Yardım etmek istese bile, ancak savaşında William’ı desteklemekte ısrar ederse yoluna çıkabilirdi. Bu nedenle, sadece Morax’ın köleleriyle uğraşmaya odaklandı çünkü onlar kafa kafaya savaşabileceği yaratıklardı.
Artık Morax’tan çok daha güçlü varlıklarla yüzleşmek üzere olduklarına göre, Eldon kazanma şansının hiç olmadığını hissetti.
Dünyanın tüm krallıkları tek vücut olarak savaşmak için birleşse bile, üç gerçek Yıkım Tanrısına karşı savaşmak, tıpkı bir kayaya çiğ yumurta atmak gibiydi. Hepsi tek taraflı bir katliamdan başka bir şey bırakmadan paramparça olur ve ufalanırdı.
“Ama umut olmasa bile savaşmaktan başka seçeneğimiz yok, değil mi?” Eldon sordu. “Savaşmasak bile, sonunda yine de yok olacağız…”
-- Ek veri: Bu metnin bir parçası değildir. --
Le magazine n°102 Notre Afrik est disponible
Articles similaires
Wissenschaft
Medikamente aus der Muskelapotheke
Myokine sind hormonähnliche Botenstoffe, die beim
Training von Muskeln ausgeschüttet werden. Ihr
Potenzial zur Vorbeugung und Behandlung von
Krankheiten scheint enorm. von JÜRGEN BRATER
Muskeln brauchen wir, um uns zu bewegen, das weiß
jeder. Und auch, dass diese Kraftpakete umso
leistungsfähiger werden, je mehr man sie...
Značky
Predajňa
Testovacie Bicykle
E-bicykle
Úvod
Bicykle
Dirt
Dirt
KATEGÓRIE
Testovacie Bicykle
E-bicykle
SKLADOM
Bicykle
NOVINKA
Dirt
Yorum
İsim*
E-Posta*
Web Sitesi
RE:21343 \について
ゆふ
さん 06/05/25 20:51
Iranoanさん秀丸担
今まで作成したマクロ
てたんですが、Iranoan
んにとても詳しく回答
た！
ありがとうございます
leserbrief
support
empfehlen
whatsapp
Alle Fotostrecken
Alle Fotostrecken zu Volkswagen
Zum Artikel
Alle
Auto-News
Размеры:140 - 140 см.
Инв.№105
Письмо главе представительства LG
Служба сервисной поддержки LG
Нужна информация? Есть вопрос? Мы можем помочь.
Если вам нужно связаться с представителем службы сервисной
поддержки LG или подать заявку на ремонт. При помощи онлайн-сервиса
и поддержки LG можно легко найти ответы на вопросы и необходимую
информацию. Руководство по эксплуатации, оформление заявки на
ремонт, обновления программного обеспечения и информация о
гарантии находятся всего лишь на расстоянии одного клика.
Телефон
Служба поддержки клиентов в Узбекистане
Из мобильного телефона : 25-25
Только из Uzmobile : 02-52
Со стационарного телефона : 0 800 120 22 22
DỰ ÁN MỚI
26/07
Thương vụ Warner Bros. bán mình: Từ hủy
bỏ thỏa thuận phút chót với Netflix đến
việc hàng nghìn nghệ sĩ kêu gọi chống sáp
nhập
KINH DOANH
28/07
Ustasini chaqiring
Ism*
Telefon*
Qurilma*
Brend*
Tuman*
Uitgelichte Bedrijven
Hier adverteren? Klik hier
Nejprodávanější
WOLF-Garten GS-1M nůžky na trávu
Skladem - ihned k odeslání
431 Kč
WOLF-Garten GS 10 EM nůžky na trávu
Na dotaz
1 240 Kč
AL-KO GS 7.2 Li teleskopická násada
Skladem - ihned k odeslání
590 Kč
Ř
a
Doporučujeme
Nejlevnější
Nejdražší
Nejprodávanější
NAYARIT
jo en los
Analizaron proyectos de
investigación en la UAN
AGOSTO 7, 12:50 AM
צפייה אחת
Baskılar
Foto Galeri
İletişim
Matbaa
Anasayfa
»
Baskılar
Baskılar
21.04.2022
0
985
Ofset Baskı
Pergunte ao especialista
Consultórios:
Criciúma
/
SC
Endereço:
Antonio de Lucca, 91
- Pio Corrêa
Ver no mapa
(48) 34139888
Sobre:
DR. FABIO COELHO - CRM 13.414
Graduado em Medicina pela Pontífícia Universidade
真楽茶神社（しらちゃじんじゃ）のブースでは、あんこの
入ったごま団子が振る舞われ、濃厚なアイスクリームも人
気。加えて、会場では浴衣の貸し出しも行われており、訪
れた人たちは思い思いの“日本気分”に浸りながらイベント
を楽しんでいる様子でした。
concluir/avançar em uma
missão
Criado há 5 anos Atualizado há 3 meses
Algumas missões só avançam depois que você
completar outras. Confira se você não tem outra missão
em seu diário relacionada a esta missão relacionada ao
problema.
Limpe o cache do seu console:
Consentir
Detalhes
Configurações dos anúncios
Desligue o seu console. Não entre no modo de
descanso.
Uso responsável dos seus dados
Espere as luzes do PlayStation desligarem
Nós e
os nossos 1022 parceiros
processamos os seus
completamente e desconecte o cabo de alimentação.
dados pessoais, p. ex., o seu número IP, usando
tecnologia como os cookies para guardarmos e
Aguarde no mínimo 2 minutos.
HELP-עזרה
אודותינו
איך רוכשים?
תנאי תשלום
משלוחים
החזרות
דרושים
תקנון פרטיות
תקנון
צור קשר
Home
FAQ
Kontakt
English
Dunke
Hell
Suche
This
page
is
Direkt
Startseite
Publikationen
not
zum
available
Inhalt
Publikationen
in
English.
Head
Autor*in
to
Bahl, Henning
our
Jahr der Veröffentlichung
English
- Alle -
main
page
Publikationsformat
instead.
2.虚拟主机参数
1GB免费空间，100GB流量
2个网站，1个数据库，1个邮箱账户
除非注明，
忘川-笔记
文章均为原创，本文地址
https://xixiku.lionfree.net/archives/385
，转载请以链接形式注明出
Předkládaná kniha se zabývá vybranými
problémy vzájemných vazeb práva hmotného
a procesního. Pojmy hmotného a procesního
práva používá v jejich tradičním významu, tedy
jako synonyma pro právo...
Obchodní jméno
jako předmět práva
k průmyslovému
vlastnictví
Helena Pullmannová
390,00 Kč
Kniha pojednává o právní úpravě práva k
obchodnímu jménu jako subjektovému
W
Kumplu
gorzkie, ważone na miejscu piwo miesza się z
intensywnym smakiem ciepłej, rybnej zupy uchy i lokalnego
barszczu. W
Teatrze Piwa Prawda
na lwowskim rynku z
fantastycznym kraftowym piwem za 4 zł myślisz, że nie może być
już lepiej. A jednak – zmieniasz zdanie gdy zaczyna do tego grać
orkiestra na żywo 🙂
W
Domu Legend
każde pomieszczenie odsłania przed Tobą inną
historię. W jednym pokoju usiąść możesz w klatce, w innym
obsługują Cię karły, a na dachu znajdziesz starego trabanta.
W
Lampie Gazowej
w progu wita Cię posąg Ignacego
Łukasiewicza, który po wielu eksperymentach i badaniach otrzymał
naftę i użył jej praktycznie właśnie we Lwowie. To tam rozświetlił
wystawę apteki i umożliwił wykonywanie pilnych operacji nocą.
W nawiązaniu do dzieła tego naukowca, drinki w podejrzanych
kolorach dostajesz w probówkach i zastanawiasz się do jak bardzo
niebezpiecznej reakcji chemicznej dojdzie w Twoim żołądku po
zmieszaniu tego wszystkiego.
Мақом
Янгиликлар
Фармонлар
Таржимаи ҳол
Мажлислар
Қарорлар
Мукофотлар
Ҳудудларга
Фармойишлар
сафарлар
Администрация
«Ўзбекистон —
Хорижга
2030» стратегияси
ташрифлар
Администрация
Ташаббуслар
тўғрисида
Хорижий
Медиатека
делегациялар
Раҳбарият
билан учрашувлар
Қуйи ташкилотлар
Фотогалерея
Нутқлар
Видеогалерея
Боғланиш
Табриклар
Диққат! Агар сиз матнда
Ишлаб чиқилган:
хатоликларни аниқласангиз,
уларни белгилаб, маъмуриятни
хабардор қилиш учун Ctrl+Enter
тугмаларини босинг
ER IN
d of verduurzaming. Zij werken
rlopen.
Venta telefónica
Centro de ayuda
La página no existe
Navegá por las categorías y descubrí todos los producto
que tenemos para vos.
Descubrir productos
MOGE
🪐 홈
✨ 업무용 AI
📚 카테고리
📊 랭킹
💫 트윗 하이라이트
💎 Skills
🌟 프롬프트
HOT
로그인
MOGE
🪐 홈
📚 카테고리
Cüce Kral ikinci kez içini çekti çünkü tüm umutları kasvetli görünüyordu.
“Anlaşıldı,” dedi Eldon birkaç dakikalık sessizlikten sonra. “Beldaral Krallığı, kutsal saydığımız her şeyi yok etmek isteyenlere karşı bu savaşta yanınızda olacak. Ne yazık ki, hikayenize bir tek ben inanacağım. Bir delinin zırvalıkları. Böyle bir şey olursa ne yapacağınızı hiç düşündünüz mü?”
William, Ainsworth İmparatorluğu’ndan ayrılmadan önce Nisha’nın sözlerini hatırladığında ancak acı bir şekilde gülümseyebildi.